En toda Mendoza, en cada lugar salvo Malargüe, hay una Asamblea del Agua. Y están todas agrupadas en una Asamblea Madre. El asambleísta manifiesta que «ha salido un informe que explica por qué la 7722 es perfectamente constitucional, y por qué el proyecto del diputado Guerra es un mamarracho jurídico». Y concluye afirmando que «la modificación significa la destrucción de la ley».

LA FALACIA DE LAS

INVERSIONES Y LAS

REGALÍAS

El acuerdo minero que data de los tiempos del menemismo, y acordado para 30 años de vigencia, hace que cualquier argumento de desarrollo resulte una vil mentira. En primer lugar, porque dice que todas las inversiones que se hagan serán deducibles de ganancias. Eso significa que las termina pagando el pueblo argentino, y las empresas no ponen un peso.

Además, lo producido de las minas se lleva a puertos tal cual se saca y ahí se embarca sin procesar. Esto quiere decir que las regalías, que van del 1 al 3% (sí, del uno al tres por ciento), son sobre el valor de boca de mina. Además, el Estado no tiene la potestad de controlar cuánto realmente se lleva, sino que se desprende de la propia declaración jurada de la empresa, sin ninguna fiscalización. «El arreglo que la Argentina tiene con los mineros -sostiene Salgado- desde la época del menemismo es suficiente como para no dar ningún permiso y no dejarlas avanzar hasta que ese régimen caduque. Es sumamente pernicioso para el país». Tampoco tributan las maquinarias que entran a nuestro territorio.

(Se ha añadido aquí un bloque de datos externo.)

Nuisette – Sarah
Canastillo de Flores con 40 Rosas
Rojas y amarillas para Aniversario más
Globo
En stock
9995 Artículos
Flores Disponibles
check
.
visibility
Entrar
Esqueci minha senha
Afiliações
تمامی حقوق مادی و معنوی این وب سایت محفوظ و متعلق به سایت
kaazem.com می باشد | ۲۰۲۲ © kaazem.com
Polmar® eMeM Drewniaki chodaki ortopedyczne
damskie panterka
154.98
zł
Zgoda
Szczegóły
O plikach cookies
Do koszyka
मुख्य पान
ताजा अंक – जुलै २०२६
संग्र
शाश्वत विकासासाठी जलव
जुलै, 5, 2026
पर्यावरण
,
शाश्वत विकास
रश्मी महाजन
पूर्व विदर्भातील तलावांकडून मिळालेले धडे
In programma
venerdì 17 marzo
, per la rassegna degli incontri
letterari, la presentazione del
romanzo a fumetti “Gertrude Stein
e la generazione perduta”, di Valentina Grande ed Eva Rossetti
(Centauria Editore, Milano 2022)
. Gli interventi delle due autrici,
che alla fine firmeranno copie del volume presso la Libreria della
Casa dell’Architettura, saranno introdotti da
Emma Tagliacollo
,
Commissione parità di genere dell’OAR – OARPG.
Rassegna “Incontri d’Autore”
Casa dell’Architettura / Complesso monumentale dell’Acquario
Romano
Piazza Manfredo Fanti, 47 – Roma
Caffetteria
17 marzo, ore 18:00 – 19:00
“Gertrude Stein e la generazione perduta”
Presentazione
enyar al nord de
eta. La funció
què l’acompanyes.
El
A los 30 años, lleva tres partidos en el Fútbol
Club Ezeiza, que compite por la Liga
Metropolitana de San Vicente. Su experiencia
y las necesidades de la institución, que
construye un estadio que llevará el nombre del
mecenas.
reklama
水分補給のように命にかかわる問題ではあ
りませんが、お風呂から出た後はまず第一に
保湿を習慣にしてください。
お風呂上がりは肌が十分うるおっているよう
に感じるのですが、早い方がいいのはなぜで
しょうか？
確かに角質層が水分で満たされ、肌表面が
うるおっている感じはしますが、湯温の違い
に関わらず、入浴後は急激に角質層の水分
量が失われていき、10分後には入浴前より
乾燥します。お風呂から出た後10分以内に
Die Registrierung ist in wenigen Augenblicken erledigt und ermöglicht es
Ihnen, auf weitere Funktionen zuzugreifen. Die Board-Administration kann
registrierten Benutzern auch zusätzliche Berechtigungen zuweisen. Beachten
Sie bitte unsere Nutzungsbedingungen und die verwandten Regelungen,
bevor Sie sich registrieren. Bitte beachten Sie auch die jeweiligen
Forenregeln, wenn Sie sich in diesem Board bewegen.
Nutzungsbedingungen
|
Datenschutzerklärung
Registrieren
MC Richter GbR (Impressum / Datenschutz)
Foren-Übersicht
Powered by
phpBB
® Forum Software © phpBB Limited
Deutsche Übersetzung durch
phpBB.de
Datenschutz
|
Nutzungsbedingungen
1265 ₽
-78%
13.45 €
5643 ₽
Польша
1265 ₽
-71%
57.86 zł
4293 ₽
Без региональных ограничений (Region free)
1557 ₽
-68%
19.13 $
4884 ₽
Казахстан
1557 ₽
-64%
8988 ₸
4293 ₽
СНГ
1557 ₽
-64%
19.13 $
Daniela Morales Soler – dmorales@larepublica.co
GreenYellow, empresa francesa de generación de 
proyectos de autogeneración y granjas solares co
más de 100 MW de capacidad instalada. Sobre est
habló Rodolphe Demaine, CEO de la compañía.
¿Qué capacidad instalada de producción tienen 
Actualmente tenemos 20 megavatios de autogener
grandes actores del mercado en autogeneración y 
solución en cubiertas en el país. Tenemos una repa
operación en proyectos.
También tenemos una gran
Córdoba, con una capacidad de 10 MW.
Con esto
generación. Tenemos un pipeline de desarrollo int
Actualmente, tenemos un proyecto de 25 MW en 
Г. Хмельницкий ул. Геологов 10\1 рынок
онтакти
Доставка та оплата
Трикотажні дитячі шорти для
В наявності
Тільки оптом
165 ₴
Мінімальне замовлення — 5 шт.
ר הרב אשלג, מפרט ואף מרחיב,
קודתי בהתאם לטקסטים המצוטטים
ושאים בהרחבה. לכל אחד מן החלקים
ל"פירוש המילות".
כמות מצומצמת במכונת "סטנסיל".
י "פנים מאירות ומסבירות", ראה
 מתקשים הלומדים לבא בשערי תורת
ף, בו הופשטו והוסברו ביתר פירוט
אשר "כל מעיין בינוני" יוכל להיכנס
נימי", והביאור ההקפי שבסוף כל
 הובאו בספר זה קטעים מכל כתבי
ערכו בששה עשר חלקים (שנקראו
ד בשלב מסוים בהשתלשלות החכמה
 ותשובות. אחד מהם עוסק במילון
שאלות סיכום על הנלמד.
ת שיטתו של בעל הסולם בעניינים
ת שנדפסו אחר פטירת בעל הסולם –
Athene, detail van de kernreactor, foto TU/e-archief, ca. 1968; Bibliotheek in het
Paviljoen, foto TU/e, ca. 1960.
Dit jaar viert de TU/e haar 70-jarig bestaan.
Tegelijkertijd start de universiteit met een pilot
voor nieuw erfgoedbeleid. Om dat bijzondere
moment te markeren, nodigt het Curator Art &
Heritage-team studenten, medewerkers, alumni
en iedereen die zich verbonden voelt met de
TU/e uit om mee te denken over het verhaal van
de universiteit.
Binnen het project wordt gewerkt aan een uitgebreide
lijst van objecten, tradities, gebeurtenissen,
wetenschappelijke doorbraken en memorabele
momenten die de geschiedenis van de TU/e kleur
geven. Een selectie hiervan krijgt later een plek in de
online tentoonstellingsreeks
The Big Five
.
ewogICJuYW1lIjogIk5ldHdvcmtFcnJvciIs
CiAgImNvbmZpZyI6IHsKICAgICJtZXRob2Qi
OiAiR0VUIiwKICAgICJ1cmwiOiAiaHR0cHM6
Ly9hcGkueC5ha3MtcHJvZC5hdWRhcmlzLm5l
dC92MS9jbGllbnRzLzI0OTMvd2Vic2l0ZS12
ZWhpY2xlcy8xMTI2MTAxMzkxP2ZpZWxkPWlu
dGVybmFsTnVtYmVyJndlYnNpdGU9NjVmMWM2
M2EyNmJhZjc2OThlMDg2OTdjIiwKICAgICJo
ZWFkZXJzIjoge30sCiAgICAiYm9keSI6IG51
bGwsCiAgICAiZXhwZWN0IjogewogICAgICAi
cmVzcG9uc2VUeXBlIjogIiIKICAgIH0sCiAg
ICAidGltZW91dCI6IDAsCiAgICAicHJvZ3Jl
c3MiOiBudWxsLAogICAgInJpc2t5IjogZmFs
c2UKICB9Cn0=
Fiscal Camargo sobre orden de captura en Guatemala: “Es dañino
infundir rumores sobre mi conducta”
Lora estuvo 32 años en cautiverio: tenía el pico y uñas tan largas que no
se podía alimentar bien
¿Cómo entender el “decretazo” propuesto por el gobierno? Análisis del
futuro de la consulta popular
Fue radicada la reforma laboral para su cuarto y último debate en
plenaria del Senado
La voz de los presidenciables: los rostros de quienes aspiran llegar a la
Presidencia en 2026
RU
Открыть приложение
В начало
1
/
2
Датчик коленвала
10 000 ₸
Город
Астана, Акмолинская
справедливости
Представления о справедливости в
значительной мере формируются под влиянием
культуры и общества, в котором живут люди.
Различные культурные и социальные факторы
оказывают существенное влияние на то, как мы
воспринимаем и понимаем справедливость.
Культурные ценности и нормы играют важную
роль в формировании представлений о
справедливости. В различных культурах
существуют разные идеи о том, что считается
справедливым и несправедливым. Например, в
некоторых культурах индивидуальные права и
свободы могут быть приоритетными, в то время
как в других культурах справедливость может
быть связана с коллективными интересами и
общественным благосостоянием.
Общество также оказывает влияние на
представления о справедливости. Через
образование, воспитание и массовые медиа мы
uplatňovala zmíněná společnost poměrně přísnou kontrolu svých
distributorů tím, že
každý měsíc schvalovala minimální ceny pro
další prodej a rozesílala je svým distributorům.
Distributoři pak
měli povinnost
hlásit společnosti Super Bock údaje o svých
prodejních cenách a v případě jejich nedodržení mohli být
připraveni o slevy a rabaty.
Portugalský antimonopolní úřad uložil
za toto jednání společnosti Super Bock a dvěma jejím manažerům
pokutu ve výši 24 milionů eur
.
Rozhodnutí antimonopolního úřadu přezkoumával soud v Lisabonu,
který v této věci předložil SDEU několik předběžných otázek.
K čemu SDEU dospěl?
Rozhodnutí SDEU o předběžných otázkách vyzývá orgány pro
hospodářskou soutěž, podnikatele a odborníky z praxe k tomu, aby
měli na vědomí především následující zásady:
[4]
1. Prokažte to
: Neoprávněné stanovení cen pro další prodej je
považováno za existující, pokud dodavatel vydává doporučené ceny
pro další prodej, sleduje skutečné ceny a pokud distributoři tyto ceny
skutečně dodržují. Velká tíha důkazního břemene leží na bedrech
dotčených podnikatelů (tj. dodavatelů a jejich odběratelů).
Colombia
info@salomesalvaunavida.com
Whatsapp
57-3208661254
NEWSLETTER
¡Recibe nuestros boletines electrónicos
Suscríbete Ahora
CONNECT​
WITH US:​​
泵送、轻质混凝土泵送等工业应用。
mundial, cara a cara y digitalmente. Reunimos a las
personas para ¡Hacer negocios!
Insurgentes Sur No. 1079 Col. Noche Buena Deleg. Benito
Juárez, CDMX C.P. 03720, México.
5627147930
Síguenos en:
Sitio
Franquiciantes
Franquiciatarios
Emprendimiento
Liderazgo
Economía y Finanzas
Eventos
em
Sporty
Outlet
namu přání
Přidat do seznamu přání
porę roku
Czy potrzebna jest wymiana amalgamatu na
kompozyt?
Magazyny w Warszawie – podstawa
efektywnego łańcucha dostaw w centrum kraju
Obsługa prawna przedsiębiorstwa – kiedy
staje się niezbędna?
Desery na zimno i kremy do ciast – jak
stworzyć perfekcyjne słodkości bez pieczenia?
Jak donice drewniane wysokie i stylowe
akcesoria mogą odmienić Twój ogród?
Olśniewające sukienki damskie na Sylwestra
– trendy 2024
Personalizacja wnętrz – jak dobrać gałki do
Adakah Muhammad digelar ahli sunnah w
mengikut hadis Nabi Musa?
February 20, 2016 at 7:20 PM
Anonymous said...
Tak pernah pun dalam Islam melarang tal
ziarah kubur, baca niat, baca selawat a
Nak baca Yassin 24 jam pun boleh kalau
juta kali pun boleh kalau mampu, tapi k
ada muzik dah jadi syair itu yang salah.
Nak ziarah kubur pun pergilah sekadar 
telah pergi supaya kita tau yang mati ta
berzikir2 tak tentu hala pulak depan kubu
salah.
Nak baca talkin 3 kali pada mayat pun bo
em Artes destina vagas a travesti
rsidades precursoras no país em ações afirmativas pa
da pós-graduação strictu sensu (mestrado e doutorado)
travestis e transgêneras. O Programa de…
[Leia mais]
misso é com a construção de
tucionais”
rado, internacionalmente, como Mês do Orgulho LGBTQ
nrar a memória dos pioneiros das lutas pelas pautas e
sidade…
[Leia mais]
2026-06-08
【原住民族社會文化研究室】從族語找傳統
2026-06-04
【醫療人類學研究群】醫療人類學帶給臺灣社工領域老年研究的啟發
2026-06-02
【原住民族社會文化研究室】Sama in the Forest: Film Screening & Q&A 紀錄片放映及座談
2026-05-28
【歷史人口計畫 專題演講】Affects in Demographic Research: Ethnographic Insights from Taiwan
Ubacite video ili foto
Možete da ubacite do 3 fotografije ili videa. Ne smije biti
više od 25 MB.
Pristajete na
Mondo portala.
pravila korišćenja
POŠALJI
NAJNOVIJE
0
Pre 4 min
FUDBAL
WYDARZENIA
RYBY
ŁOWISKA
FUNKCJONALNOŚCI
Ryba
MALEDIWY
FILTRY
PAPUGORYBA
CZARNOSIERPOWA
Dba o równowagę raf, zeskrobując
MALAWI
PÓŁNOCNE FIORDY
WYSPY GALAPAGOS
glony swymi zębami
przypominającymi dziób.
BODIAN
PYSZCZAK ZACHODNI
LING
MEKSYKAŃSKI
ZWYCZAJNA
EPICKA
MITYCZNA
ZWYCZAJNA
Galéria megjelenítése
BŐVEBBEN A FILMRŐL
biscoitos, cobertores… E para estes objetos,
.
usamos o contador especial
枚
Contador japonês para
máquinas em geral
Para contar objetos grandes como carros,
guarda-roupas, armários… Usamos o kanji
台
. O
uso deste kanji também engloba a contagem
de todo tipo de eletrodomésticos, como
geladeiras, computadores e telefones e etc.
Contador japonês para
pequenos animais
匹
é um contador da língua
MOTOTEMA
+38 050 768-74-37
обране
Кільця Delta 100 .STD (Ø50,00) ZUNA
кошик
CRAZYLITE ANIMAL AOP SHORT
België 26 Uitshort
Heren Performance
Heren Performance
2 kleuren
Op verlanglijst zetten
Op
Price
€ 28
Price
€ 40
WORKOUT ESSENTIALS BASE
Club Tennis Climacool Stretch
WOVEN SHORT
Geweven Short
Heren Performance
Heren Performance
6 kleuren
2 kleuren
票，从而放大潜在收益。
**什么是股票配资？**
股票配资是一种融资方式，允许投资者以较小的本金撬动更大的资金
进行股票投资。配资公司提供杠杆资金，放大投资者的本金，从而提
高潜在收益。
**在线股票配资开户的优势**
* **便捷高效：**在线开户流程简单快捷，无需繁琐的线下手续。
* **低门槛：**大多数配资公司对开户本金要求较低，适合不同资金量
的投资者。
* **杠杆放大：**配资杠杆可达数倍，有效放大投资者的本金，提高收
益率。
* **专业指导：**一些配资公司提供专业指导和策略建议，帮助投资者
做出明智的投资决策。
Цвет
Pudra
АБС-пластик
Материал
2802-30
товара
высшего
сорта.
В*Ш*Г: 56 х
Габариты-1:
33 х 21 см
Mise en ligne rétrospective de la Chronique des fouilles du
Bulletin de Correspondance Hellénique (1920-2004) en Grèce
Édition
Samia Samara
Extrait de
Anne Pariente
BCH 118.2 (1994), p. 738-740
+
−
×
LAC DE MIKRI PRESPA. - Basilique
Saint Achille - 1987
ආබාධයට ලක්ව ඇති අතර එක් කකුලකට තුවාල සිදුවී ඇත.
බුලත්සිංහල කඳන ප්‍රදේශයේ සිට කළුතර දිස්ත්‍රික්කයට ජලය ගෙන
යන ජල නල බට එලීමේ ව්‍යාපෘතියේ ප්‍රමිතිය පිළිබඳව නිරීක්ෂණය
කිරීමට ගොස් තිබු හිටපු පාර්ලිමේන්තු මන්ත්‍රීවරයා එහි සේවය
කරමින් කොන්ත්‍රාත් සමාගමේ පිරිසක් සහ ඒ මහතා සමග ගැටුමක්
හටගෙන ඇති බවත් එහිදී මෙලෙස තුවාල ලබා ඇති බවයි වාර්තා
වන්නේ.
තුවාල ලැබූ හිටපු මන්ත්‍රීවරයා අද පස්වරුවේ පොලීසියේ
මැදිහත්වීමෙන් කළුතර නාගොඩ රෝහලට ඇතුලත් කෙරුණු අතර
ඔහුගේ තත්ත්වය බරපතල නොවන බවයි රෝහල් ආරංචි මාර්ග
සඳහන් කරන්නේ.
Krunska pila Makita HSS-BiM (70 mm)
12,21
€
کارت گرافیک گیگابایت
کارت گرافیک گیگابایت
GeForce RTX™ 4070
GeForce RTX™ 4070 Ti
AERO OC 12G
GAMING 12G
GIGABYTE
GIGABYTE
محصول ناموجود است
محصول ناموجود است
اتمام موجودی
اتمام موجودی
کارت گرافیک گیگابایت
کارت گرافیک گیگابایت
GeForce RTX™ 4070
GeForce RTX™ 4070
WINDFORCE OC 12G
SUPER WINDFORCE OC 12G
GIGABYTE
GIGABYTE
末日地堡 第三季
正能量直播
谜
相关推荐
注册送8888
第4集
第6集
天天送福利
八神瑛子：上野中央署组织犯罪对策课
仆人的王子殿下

Pero además, mientras pagan esa irrisoria cifra de regalías, si exportan por los puertos patagónicos reciben un reintegro del 5%. Si dejaron un 3 y les reintegran 5, quiere decir que les pagamos por llevarse los minerales. Se llevan el 102%, algo verdaderamente demencial.

El integrante de la Asamblea agrega que «de sustentable la minería no tiene nada, porque lo que se llevan no está más, y una vez que contaminaste no se recupera más. Latinoamérica está produciendo el 25% de los minerales que consume el mundo, y consumiendo nada más que el 8%, entonces estamos produciendo las necesidades básicas que tiene el mundo y nos quedamos con la miseria y la contaminación».